◆ **What you need to do**
What is needed here is every entry, retyped exactly.

◆ ◆ ◆ ◆ ◆

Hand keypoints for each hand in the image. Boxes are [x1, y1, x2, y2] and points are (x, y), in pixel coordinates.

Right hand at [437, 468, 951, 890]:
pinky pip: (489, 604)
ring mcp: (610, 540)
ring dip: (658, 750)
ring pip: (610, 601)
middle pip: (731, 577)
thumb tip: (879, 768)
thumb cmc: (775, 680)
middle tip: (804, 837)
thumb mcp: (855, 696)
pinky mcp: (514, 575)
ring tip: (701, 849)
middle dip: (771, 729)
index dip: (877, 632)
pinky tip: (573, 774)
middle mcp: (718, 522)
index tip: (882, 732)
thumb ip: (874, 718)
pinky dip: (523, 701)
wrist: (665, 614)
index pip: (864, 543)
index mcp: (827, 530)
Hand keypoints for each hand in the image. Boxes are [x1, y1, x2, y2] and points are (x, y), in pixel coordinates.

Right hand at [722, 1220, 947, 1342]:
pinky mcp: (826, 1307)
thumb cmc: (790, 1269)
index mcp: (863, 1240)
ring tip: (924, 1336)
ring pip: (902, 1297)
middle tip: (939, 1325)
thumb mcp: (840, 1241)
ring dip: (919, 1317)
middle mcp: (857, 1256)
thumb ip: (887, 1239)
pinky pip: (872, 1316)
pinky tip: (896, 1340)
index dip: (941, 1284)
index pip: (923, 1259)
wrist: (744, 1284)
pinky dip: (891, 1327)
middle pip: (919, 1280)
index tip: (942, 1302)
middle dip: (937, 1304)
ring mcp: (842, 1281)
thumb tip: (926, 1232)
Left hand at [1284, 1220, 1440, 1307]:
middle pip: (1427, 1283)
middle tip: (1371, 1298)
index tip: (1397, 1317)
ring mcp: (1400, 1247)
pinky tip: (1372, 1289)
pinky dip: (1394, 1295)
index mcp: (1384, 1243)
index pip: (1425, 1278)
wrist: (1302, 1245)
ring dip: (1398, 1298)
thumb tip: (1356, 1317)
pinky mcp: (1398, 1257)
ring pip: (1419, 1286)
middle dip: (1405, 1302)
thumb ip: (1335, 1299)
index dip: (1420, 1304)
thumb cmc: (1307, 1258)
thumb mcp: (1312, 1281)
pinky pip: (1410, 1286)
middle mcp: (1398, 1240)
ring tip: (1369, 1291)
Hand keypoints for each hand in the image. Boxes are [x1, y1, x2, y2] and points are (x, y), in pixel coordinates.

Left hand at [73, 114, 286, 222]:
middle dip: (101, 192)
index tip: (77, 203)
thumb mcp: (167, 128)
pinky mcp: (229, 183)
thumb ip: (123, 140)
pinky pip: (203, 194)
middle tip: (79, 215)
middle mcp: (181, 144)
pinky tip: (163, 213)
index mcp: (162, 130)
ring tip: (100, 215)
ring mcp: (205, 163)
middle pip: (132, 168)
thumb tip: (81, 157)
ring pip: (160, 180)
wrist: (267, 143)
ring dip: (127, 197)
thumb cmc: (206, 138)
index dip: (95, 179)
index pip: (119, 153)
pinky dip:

◆ ◆ ◆ ◆ ◆

◆ **Task answer**
Hand keypoints for each hand in the image. Boxes are [x1, y1, x2, y2] and points are (x, y), in pixel coordinates.

Right hand at [437, 468, 951, 890]:
pinky pip: (489, 604)
ring mcp: (610, 540)
ring dip: (658, 750)
ring pip: (610, 601)
middle pip: (731, 577)
thumb tip: (879, 768)
thumb cmc: (775, 680)
middle tip: (804, 837)
thumb mcp: (855, 696)
pinky mcp: (514, 575)
ring tip: (701, 849)
middle dip: (771, 729)
index dip: (877, 632)
pinky tip: (573, 774)
middle mcp: (718, 522)
index tip: (882, 732)
thumb ip: (874, 718)
pinky dip: (523, 701)
wrist: (665, 614)
index pip: (864, 543)
index mcp: (827, 530)
Hand keypoints for each hand in the image. Boxes are [x1, y1, x2, y2] and points are (x, y), in pixel coordinates.

Right hand at [722, 1220, 947, 1342]:
pinky mcp: (826, 1307)
thumb cmc: (790, 1269)
index mcp: (863, 1240)
ring tip: (924, 1336)
ring pip: (902, 1297)
middle tip: (939, 1325)
thumb mcp: (840, 1241)
ring dip: (919, 1317)
middle mcp: (857, 1256)
thumb ip: (887, 1239)
pinky pip: (872, 1316)
pinky tip: (896, 1340)
index dip: (941, 1284)
index pip: (923, 1259)
wrist: (744, 1284)
pinky dip: (891, 1327)
middle pip: (919, 1280)
index tip: (942, 1302)
middle dip: (937, 1304)
ring mcp: (842, 1281)
thumb tip: (926, 1232)
Left hand at [1284, 1220, 1440, 1307]:
middle pip: (1427, 1283)
middle tip: (1371, 1298)
index tip: (1397, 1317)
ring mcp: (1400, 1247)
pinky tip: (1372, 1289)
pinky dip: (1394, 1295)
index mcp: (1384, 1243)
index pip: (1425, 1278)
wrist: (1302, 1245)
ring dip: (1398, 1298)
thumb tip: (1356, 1317)
pinky mcp: (1398, 1257)
ring pip: (1419, 1286)
middle dip: (1405, 1302)
thumb ip: (1335, 1299)
index dip: (1420, 1304)
thumb cmc: (1307, 1258)
thumb mcp: (1312, 1281)
pinky pip: (1410, 1286)
middle mcp: (1398, 1240)
ring tip: (1369, 1291)
Hand keypoints for each hand in the image. Boxes are [x1, y1, x2, y2] and points are (x, y), in pixel coordinates.

Left hand at [73, 114, 286, 222]:
middle dip: (101, 192)
index tip: (77, 203)
thumb mcp: (167, 128)
pinky mcp: (229, 183)
thumb ip: (123, 140)
pinky pip: (203, 194)
middle tip: (79, 215)
middle mcp: (181, 144)
pinky tip: (163, 213)
index mcp: (162, 130)
ring tip: (100, 215)
ring mcp: (205, 163)
middle pip: (132, 168)
thumb tip: (81, 157)
ring pip: (160, 180)
wrist: (267, 143)
ring dip: (127, 197)
thumb cmc: (206, 138)
index dip: (95, 179)
index pip: (119, 153)
pinky dip:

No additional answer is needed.